### Text passage ###

Conditional Compilation

For benchmarks that require optional formats:

#include "milvus-storage/common/config.h"

std::vector<std::string> GetAvailableFormats() {
  std::vector<std::string> formats;
  formats.push_back(LOON_FORMAT_PARQUET);  // Always available

#ifdef BUILD_VORTEX_BRIDGE
  formats.push_back(LOON_FORMAT_VORTEX);
#endif

// Note: Lance is read-only, so only include in read benchmarks
#ifdef BUILD_LANCE_BRIDGE
  // formats.push_back(LOON_FORMAT_LANCE_TABLE);  // For read benchmarks only
#endif

  return formats;
}

Metrics and Reporting

Key Performance Indicators (KPIs)

Metric Unit Description
Write Throughput MB/s Data written per second
Read Throughput MB/s Data read per second
Compression Ratio ratio compressed_size / raw_size
Metadata Overhead % metadata_size / total_size * 100
Projection Efficiency ratio full_scan_time / projection_time
Parallel Speedup ratio single_thread_time / n_thread_time
Parallel Efficiency % (speedup / n_threads) * 100
Random Access Latency us/row take_time / num_rows * 1000
API Overhead % (v3_time - v2_time) / v2_time * 100
Peak Memory Usage MB Maximum memory allocated during operation
Memory Efficiency MB/s per MB Throughput relative to memory used

Benchmark Counters

// Add custom counters to benchmark state
st.counters["throughput_mb_s"] = benchmark::Counter(
    bytes_processed / (1024.0 * 1024.0),
    benchmark::Counter::kIsRate
);

st.counters["rows_per_sec"] = benchmark::Counter(
    total_rows,
    benchmark::Counter::kIsRate
);

st.counters["compression_ratio"] = benchmark::Counter(
    static_cast<double>(compressed_size) / raw_size,
    benchmark::Counter::kDefaults
);

// Multi-threading counters
st.counters["threads"] = benchmark::Counter(
    num_threads,
    benchmark::Counter::kDefaults
);

st.counters["speedup"] = benchmark::Counter(
    baseline_time / actual_time,
    benchmark::Counter::kDefaults
);

st.counters["parallel_efficiency"] = benchmark::Counter(
    (baseline_time / actual_time / num_threads) * 100.0,
    benchmark::Counter::kDefaults
);

// Memory counters
st.counters["peak_memory_mb"] = benchmark::Counter(
    peak_allocated / (1024.0 * 1024.0),
    benchmark::Counter::kDefaults
);

st.counters["memory_efficiency"] = benchmark::Counter(
    throughput_mb_s / memory_mb,
    benchmark::Counter::kDefaults
);

Dependencies

  • Google Benchmark 1.7.0 (existing dependency)

###

* Problem statement:
Write the next part of the benchmark documentation above, picking up right after its last line, the Google Benchmark 1.7.0 dependency entry.

### Data excerpt ###

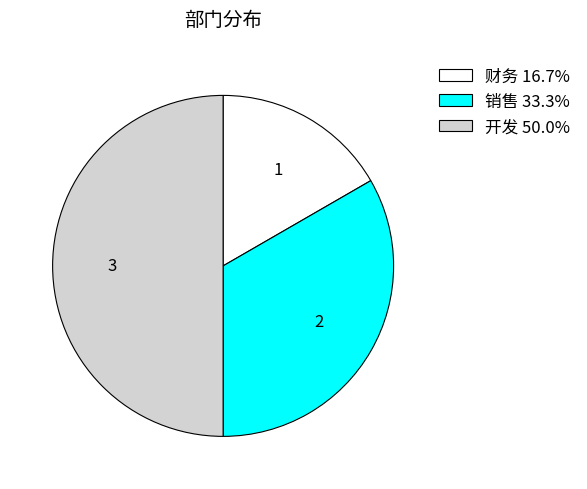

Is 销售 33.3% the majority of the pie?

No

###

* Expected output:
  • Test environment helpers (test_env.h, test_env.cpp)
  • Format bridge libraries:
    • Vortex bridge (optional, for Format Layer benchmarks)
    • Lance bridge (required for Storage Layer benchmarks, BUILD_LANCE_BRIDGE)
  • Lance FFI interface (cpp/src/format/bridge/rust/include/lance_bridge.h)

Testing Checklist

  • Phase 1: Infrastructure

    • Create benchmark_format_common.h with common fixture
    • Update CMakeLists.txt for new files
    • Verify build with/without Vortex flag
  • Phase 2: Format Layer Benchmarks

    • Implement write comparison benchmark (includes file size/compression metrics)
    • Implement read full scan benchmark
    • Implement read projection benchmark (column projection efficiency)
    • Implement read parallel benchmark (multi-threading scalability)
    • Implement read take benchmark (random access performance with different distributions)
    • Implement v2 vs v3 reader benchmark (PackedRecordBatchReader vs Reader API)
    • Verify all Format Layer benchmarks run correctly
  • Phase 3: Storage Layer Benchmarks

    • Extend Lance bridge with high-level APIs if needed:
      • BlockingDataset::Scan(batch_size) - scan all data without fragment handling
      • BlockingDataset::Take(indices, batch_size) - random access without fragment handling
    • Implement MilvusStorage_WriteCommit benchmark (Parquet/Vortex/Mixed + Transaction)
    • Implement LanceNative_WriteCommit benchmark (direct FFI calls to lance bridge)
    • Implement MilvusStorage_OpenRead benchmark
    • Implement LanceNative_OpenRead benchmark
    • Implement MilvusStorage_Take benchmark
    • Implement LanceNative_Take benchmark
    • Implement Mixed Format support (scalar:Parquet + vector:Vortex via Transaction::AddColumnGroup)
    • Verify all Storage Layer benchmarks run correctly with BUILD_LANCE_BRIDGE
  • Memory Control

    • Implement memory tracking in benchmark fixtures
    • Add buffer size and batch size parameters to benchmarks
    • Implement ReadWithMemoryLimit benchmark
    • Verify memory metrics collection (peak memory, allocation count)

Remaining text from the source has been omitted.